Throughout this first half hour, especially when Captain Marvel lands on Earth, formula does briefly take a back seat – granted, there are plot holes, as Fury is far too quick to accept and adjust to the existence of aliens. The bravura sequence when Marvel gives chase to a Skrull agent on an elevated train is compelling, but before long everything recedes into plodding exposition. Again. Only this time the somewhat threadbare efforts at bringing humour into the mix fail to gel, as there’s far too much to get through. Even Jackson, apparently told to tone down his lugubrious acerbity by the director due to Fury being 25 years younger here (the film is set in the 90s for a specific reason – that aforementioned continuity thing) fails to ignite interest. It’s only Ben Mendelsohn as Talos who elicits a smile as Danvers’ nemesis / ally, despite being given so little to do.
Once the narrative moves to former air force colleague Maria Rambeau (Lashana Lynch)’s remote homestead however, matters get far too wholesome and incongruous. Any impending threat is undermined by a lack of drama and a welter of cheese, while the return of Yon-Rogg and his chums leads to Carol’s de rigeur rebirth, courtesy of a particularly cringe worthy coda featuring Annette Bening (emailing her performance in) as the Supreme Intelligence. It is here that the wheels fall off, despite a reasonably well choreographed climax involving Ronan the Accuser (Lee Pace) and bombs aplenty, which is pretty much the same as all the other MCU grand finales.
It’s a passable effort, but (as with Ryan Reynolds’ long forgotten space saga) it comes across as a hastily put together prequel that is basically a two hour plot device. The filmmakers practically acknowledge this in the inter-credits sting – next month’s Avengers Endgame had better be good. There isn’t one worthwhile bit of characterisation in the entire tale, and despite the amount of work that went into the making of this film, and all the corporate pretensions regarding artistic depth (directors Boden and Fleck claimed that The French Connection and The Conversation, two gritty downbeat 70s classics, were an influence on this film – oh please!) what’s on the screen is all down to post-production. The script desperately needed some edge, but was very clichéd and pedestrian. This is possibly due to the film having two directors.

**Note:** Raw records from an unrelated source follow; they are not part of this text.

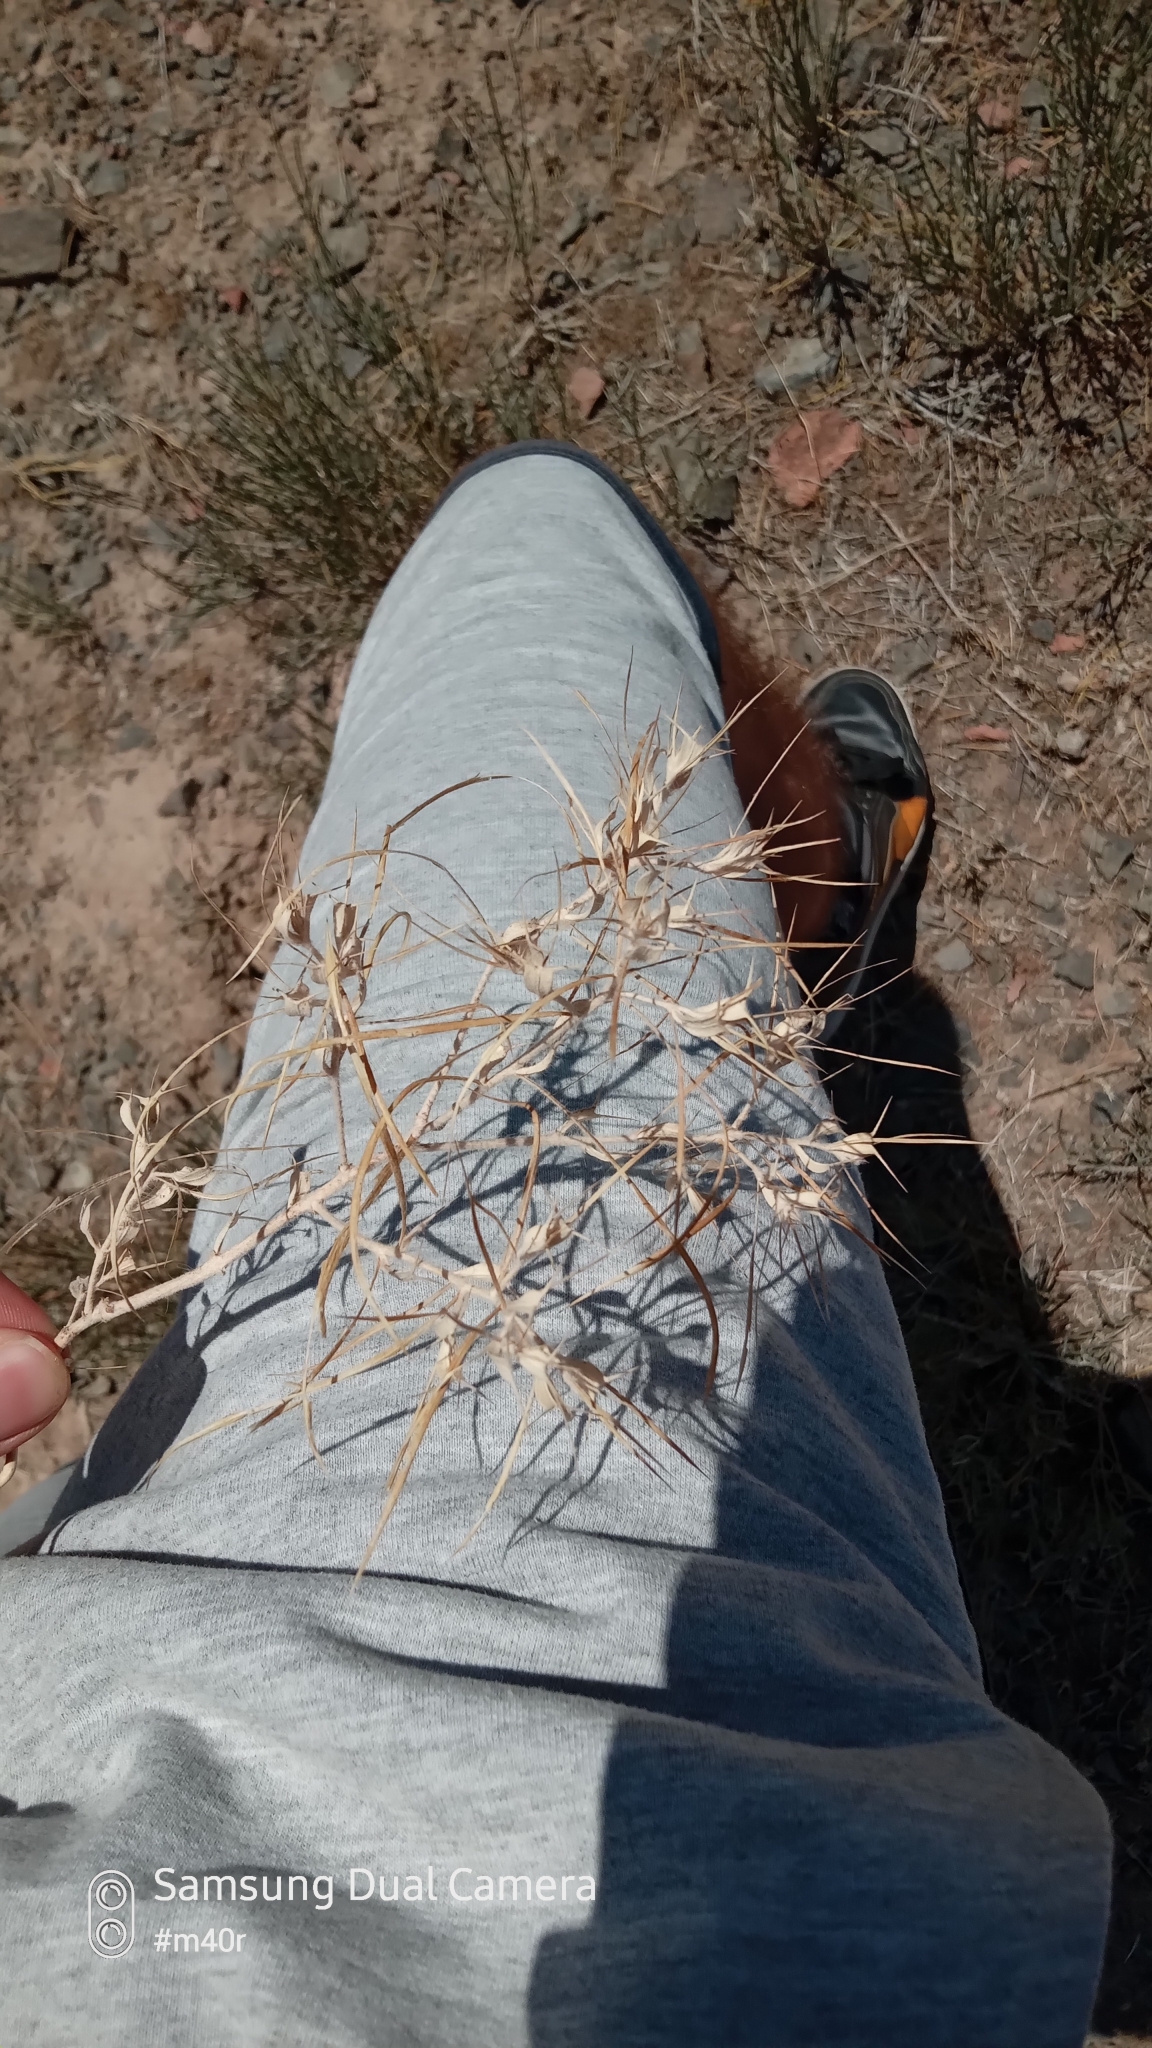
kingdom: Plantae
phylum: Tracheophyta
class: Magnoliopsida
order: Caryophyllales
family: Amaranthaceae
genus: Ceratocarpus
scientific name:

Brie Larson is presentable if anonymous as the title character, and much like the film is depicted as inoffensively as possible, even if the producers (and the media, of course) talked up the feminist angle in the production, which (bar one throwaway line) is non-existent. To be fair, it was a sound move just to let Carol Danvers be a super-heroine and not bother with the identity politics. And as for the 90s soundtrack that was meant to evoke nostalgia, well that, unlike Guardians of the Galaxy, was feebly tacked on. Yes, it’s not Aquaman (a film that was essentially a kitsch Bollywood parody of a super-hero film with some kabuki thrown in starring a non-actor) so there’s always that. And Carol does amusingly put the Glowy Thing ™, I mean Tesseract (I suppose “Cosmic Cube” sounded too hippie) in a toy carton. So credit where it’s due.
Bill Maher’s witheringly reductive take (he’s a meanie!!) on Marvel’s spandex fests like this one is of course unfair – Avengers Infinity War, X-Men 2, Captain America Winter Soldier, Thor Raganarok, Antman and thefirst Guardians of the Galaxy flick all managed to combine mainstream entertainment with wit, intelligence, inspiration and something approaching cinema. So it’s not unreasonable to expect a wee bit more over the course of these overlong blockbusters. There’s not much time until the next one, so we, as they say, shall see.
Captain Marvel is out in cinemas from this Friday 8 March.